Der Heilige Geist steht zunächst Petrus und seinen Nachfolgern bei, damit sie „die Brüder in der Wahrheit stärken“. Der Gottesgeist hat noch immer zu verhindern gewusst, dass der Irrtum auf Dauer siegt, auch wenn Petrus kleingläubig wurde. Das feierliche Lehramt des Papstes aber, das dieser von der erhabenen Höhe seines Amtes in Glaubens- und Sittenfragen an die gesamte Kirche richtet, ist durch die Assistenz des Heiligen Geistes mit der Gabe dauernder Unfehlbarkeit ausgestattet. Selbst schwache und verwirrte Päpste, von denen es einige wenige gegeben hat, haben niemals gewagt, an diesem Grundbestand göttlicher Wahrheit zu rütteln. Würde dies doch wider Erwarten einmal geschehen, würde der Geist Gottes der ganzen Kirche eindeutig zeigen, dass das hohe Amt des Stellvertreters Christi auf einen anderen übergeht.

Der Geist Gottes aber ist stärker als der Irrtum und lässt niemals zu, dass die Braut des Herrn, deren Seele er ist, des Glanzes der Wahrheit verlustig geht. Neben den Sakramenten, deren Wirkmächtigkeit der Heilige Geist ebenso garantiert, ist nämlich der Glanz der unverfälscht überlieferten Wahrheit der herrlichste Schmuck der Kirche!

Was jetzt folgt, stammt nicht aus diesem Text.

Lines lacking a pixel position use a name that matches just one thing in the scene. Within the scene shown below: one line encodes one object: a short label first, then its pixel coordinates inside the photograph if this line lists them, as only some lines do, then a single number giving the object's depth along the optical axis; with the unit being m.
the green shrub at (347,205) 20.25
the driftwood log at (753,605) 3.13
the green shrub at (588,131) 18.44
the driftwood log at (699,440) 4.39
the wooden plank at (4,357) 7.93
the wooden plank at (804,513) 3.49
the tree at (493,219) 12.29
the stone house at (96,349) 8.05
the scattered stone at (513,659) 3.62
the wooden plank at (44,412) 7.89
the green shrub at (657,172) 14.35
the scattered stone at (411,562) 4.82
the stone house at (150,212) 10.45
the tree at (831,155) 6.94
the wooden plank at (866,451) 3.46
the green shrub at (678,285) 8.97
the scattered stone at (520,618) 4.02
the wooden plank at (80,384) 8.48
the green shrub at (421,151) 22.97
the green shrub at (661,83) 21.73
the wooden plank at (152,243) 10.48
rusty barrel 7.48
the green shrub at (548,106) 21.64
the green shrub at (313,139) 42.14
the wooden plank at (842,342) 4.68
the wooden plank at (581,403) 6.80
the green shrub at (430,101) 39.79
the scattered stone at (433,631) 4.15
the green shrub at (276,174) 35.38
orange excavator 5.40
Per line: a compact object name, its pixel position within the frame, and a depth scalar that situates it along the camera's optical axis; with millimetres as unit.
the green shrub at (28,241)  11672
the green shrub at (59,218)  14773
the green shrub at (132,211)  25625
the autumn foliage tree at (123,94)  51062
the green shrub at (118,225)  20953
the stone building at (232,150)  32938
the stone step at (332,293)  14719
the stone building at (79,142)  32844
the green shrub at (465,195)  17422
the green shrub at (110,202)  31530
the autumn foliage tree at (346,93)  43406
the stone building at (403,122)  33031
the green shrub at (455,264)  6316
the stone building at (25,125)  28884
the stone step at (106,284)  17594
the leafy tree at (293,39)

So sehen wir deutlich: Der Geist des Herrn hört niemals auf in der Kirche zu wehen! Er schenkt uns in Christus die göttliche Offenbarung, er garantiert ihre Wahrheit in der schriftlichen und mündlichen Überlieferung, er steht dem Lehramt bei, die Offenbarung immer besser zu verstehen und ohne Irrtum bis zum Ende der Welt zu bewahren.

Weil der Geist Gottes – der Geist der Stärke, der Liebe und der Wahrheit -, die Kirche auch in schweren Zeiten belebt, muss die Kirche in ihrer überlieferten Lehre auch heute noch mit der ‚Stimme der Ewigkeit‘ sprechen. Es ist daher nicht der Zeitgeist, der die Sprache der Kirche bestimmen kann. Wie die Worte ihres Herrn, so müssen auch die Worte der Kirche „Worte des Ewigen Lebens“ sein. Wenn daher Vertreter der Kirche nicht mehr mit der Stimme der Überlieferung, also nicht mehr mit der ‚Stimme der Ewigkeit’ sprechen würden, hörten sie auf, wirklich im Namen Christi und seiner Kirche die Wahrheit zu verkünden.

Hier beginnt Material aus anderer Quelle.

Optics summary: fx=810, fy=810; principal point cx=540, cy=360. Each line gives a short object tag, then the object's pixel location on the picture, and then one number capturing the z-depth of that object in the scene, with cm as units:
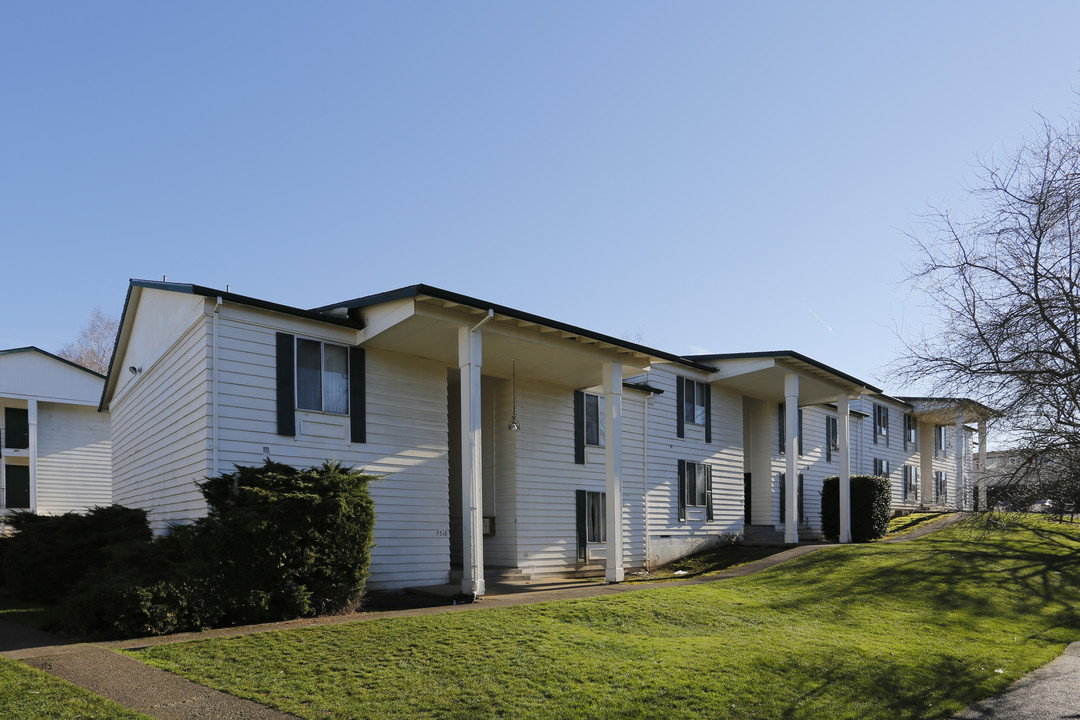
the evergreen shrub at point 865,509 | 2472
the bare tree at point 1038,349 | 920
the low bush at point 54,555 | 1509
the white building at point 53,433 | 2595
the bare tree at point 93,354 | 4406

Bitten wir also heute den Geist der Wahrheit, die Kirche neu zu beleben, damit die Stimme der Ewigkeit in der Welt ganz  deutlich und ohne Fehl ertönen kann. Nur so können die Menschen das Wort Petri, des Felsens der Kirche, wieder verstehen, der – vom heiligen Geistes erfüllt –  klar bekennt: „Wohin sollen wir gehen? Du allein, o Herr,
hast Worte des Ewigen Lebens!“ Amen.

Im Namen des Vaters, des Sohnes und des Heiligen Geistes. Amen.